» **Source text**:
Tiffany v. eBay District Court Opinion Analysis
By Eric Goldman
Tiffany (NJ) Inc. v. eBay Inc., No 04 Civ. 4607 (RJS) (S.D.N.Y. July 14, 2008)
It took most of the day, but I’ve finally read through the 66 page book in the Tiffany v. eBay case, and this post supplements my brief announcement post with a more thorough critique. Overall, the opinion is very thoughtful. If you have the time, it’s worth reading in its entirety. If you deal with websites that are potentially liable for user-caused trademark infringements, you should definitely read the case to get a roadmap of eBay’s multitudinous infringement suppression practices that the court endorses. But if you don’t have the time to read the whole case, this post focuses on some of the best parts.
eBay’s Counterfeit Suppression Efforts Endorsed
Most noteworthy is that the judge endorsed eBay’s various efforts to reduce the sale of counterfeit goods on its site and provide extrajudicial recourse to brand owners like Tiffany. Back in the 1990s, some caselaw suggested that affirmative efforts to suppress user activity might exacerbate liability, so the preferred strategy was to remain “passive” with respect to users. eBay chose a different approach. It proactively attempted to reduce the incidence of counterfeiting on the site through its VeRO program, its fraud engine, manual review efforts to seek out auctions that looked like they might be counterfeit goods. Further, eBay continues to innovate new ways to curb bad users or help brand owners.

» **Information given**:
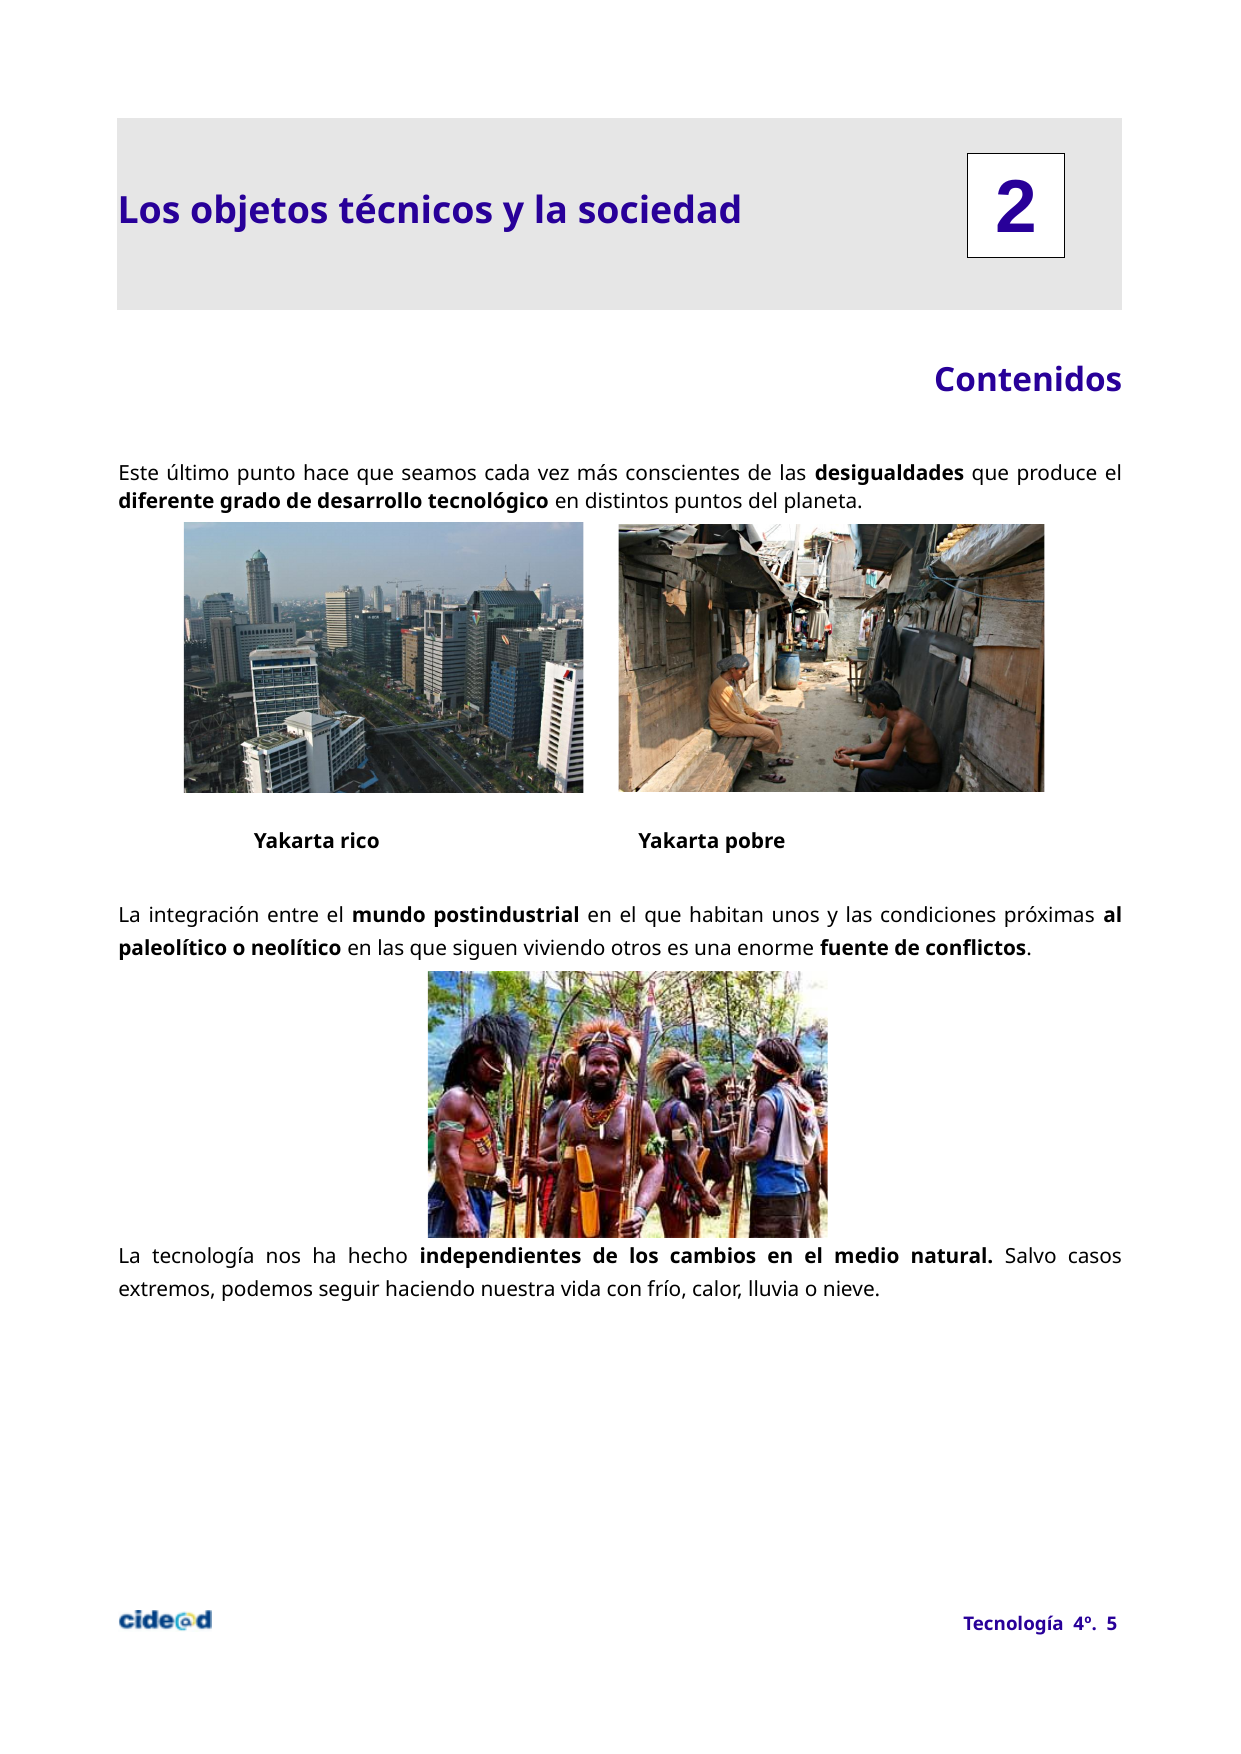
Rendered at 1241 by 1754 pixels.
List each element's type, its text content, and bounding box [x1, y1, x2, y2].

text Este último punto hace que seamos cada vez más conscientes de las desigualdades que produce el diferente grado de desarrollo tecnológico en distintos puntos del planeta. [118, 458, 1122, 515]
picture [427, 971, 828, 1238]
picture [618, 524, 1045, 792]
text La tecnología nos ha hecho independientes de los cambios en el medio natural. Salvo casos extremos, podemos seguir haciendo nuestra vida con frío, calor, lluvia o nieve. [118, 978, 1122, 1302]
text Yakarta rico Yakarta pobre [118, 821, 1122, 855]
table_header Los objetos técnicos y la sociedad [117, 118, 1122, 310]
text Contenidos [118, 356, 1122, 401]
text La integración entre el mundo postindustrial en el que habitan unos y las condiciones próximas al paleolítico o neolítico en las que siguen viviendo otros es una enorme fuente de conflictos. [118, 900, 1122, 961]
picture [118, 1610, 212, 1632]
picture [183, 522, 584, 793]
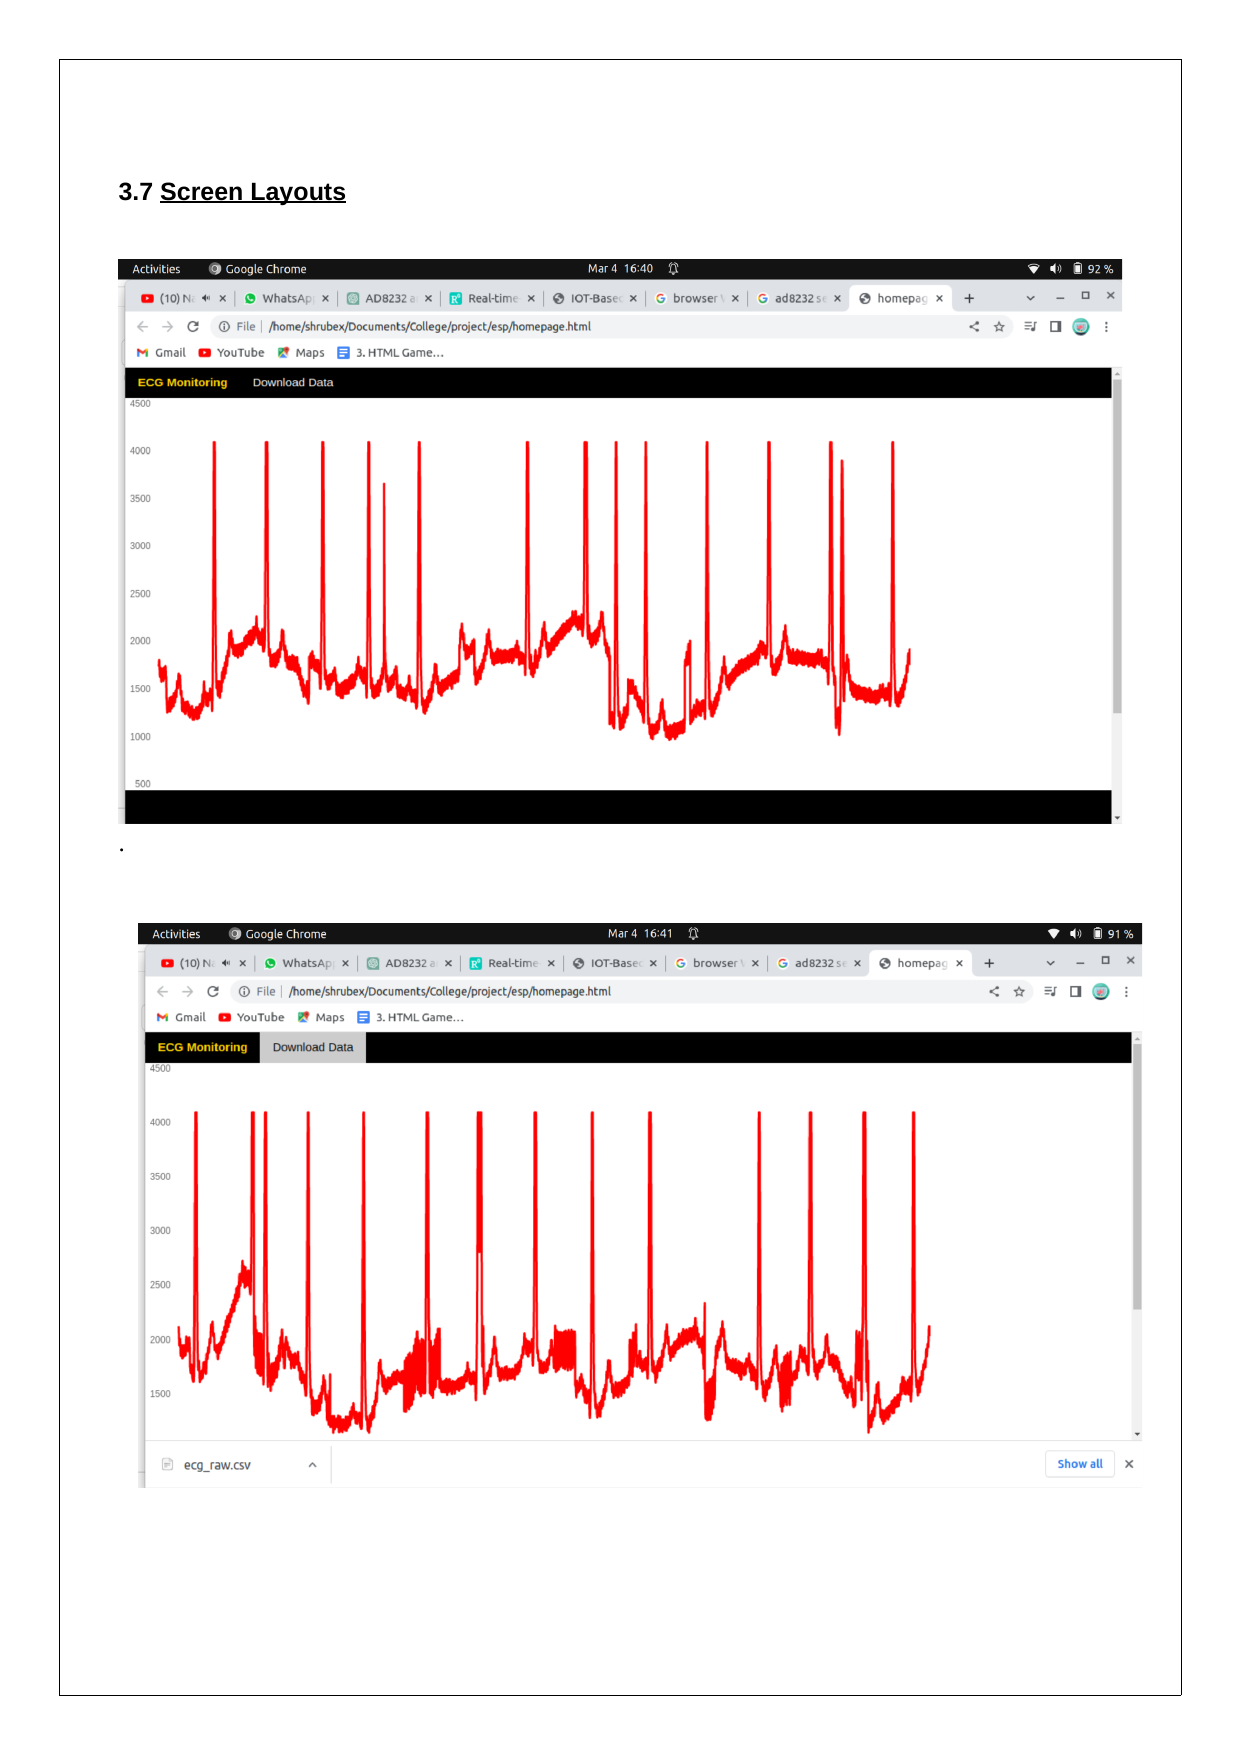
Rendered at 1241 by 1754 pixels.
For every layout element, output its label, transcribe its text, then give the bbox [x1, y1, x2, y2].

picture [138, 923, 1143, 1488]
picture [118, 259, 1123, 824]
text . [118, 824, 1122, 857]
subtitle 3.7 Screen Layouts [118, 176, 1122, 205]
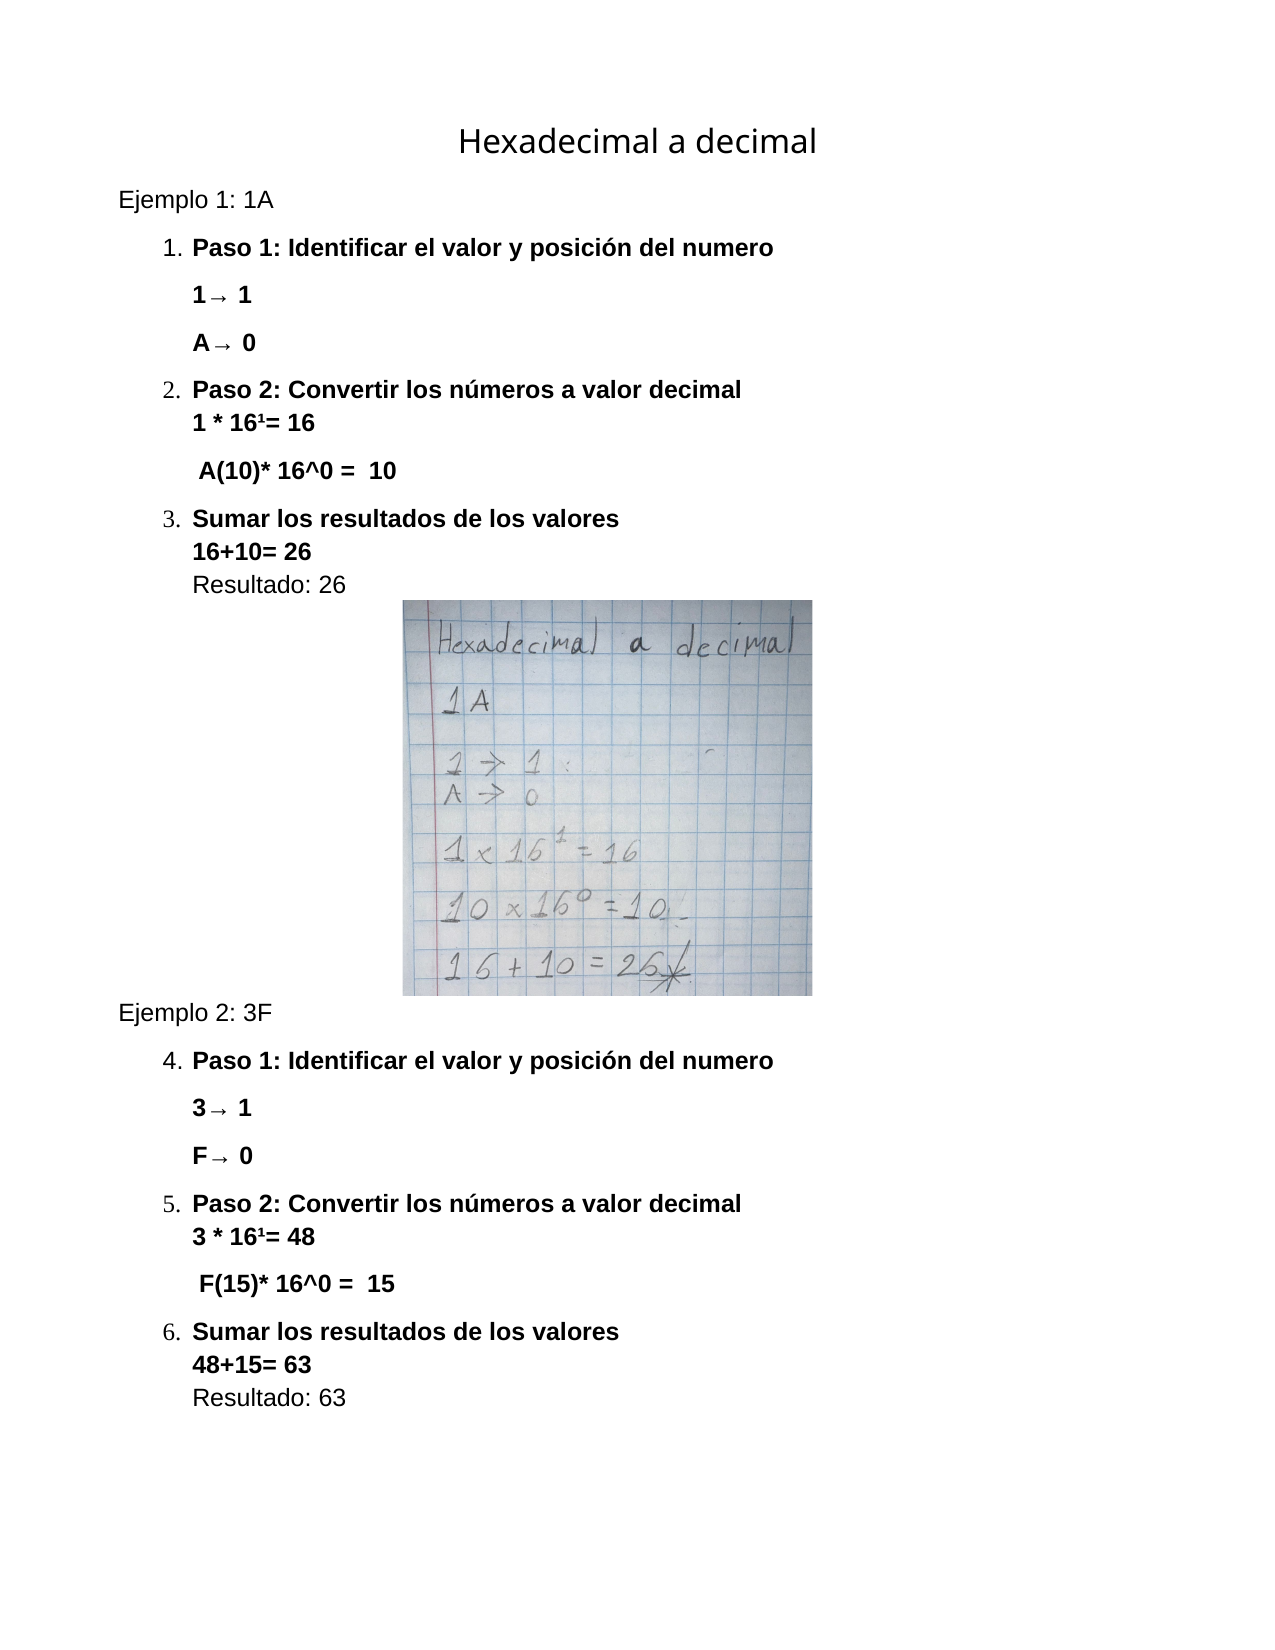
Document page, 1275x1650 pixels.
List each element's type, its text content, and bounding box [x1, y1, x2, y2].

list Sumar los resultados de los valores [162, 1317, 1157, 1346]
list Resultado: 63 [162, 1383, 1157, 1412]
list F(15)* 16^0 = 15 [162, 1269, 1157, 1298]
text Ejemplo 1: 1A [118, 185, 1157, 214]
list Paso 1: Identificar el valor y posición del numero [162, 1046, 1157, 1074]
list 48+15= 63 [162, 1350, 1157, 1379]
list A(10)* 16^0 = 10 [162, 456, 1157, 485]
text Hexadecimal a decimal [118, 118, 1157, 163]
list 3 * 16¹= 48 [162, 1222, 1157, 1251]
list Resultado: 26 [162, 570, 1157, 598]
list Paso 2: Convertir los números a valor decimal [162, 375, 1157, 404]
list Paso 2: Convertir los números a valor decimal [162, 1189, 1157, 1217]
list 1→ 1 [162, 280, 1157, 309]
list Sumar los resultados de los valores [162, 504, 1157, 532]
list F→ 0 [162, 1141, 1157, 1170]
list 16+10= 26 [162, 537, 1157, 566]
list A→ 0 [162, 328, 1157, 356]
list 1 * 16¹= 16 [162, 408, 1157, 437]
text Ejemplo 2: 3F [118, 998, 1157, 1027]
list 3→ 1 [162, 1093, 1157, 1122]
list Paso 1: Identificar el valor y posición del numero [162, 232, 1157, 261]
picture [402, 600, 813, 996]
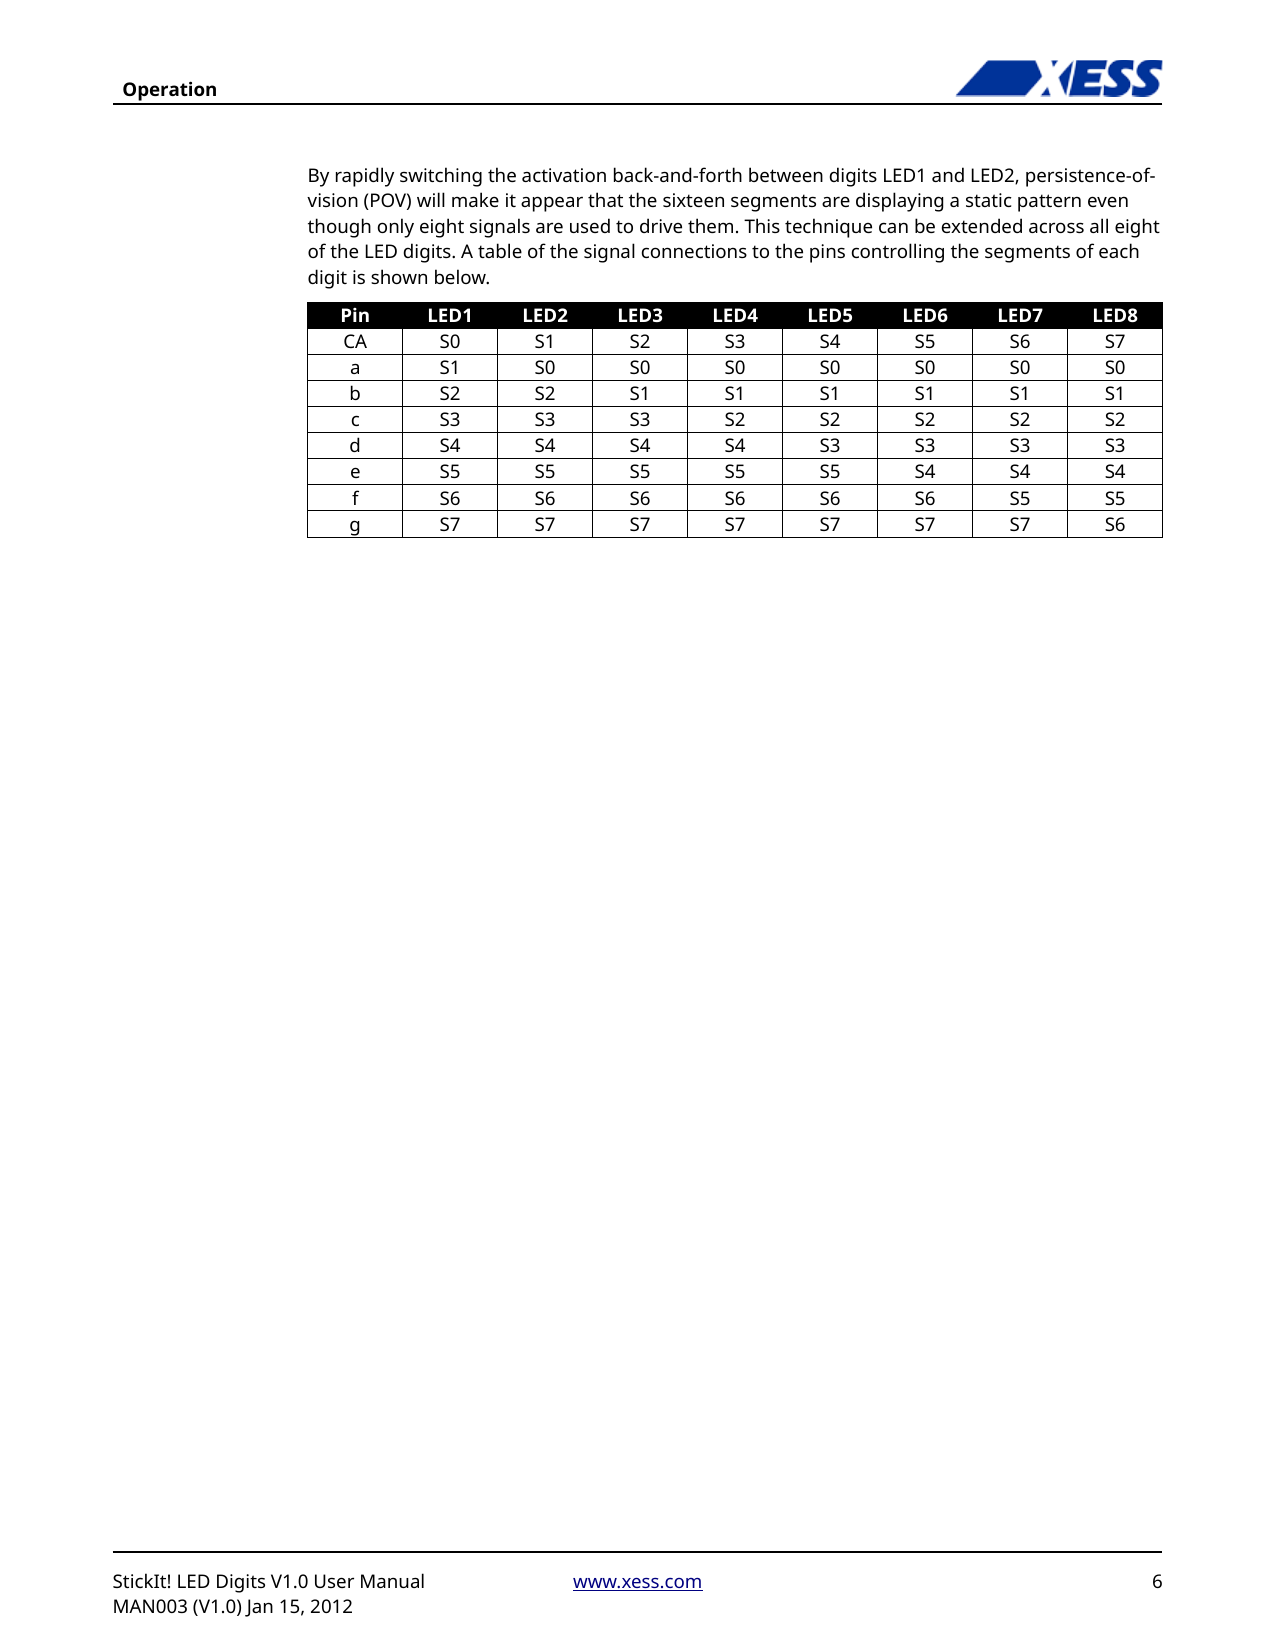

» **Task statement**: Proceed with the analysis of the Tiffany v. eBay opinion, picking up right after its last sentence. These lines can be left out; none of the work depends on them.

» **Response to the exercise**:
A ruling like this validates eBay’s investments. The judge fully acknowledged and appreciated that eBay didn’t just stand on the sidelines and let Tiffany take it up with its users. Kudos to eBay’s management and in-house legal department for navigating the liability issues in a way that clearly impressed the judge.
One small cautionary note. The judge rejected eBay’s argument that it was just an online advertising venue. Instead, because of the many value-added services that eBay provides to its sellers, the judge thought that the offline swap meet analogy was more apt. The determination was inconsequential in this case, although I’m sure eBay wishes the reference wasn’t there. However, it’s a good reminder that this “we’re just a venue” argument can be a tough sell to judges. Google, if you’re listening, this doesn’t bode well for your argument that you just sell ad “space” instead of selling trademarked keywords.
Tiffany’s Arguments Rejected
This ruling is a stinging rejection of some of Tiffany’s core arguments. First, the court found that Tiffany didn’t invest enough in its policing efforts, referring to Tiffany’s investment as “relatively modest.” I’ve argued before that this case is really just a Coasean battle over transaction cost allocation (i.e., once the judge sets the entitlements, the parties can negotiate from there), and Tiffany’s arguments to persuade the judge that eBay should bear more costs clearly failed (meaning that eBay gets the legal entitlement). Indeed, the court goes so far to say “even if it were true that eBay is best situated to staunch the tide of trademark infringement to which Tiffany and countless other rights owners are subjected, that is not the law.”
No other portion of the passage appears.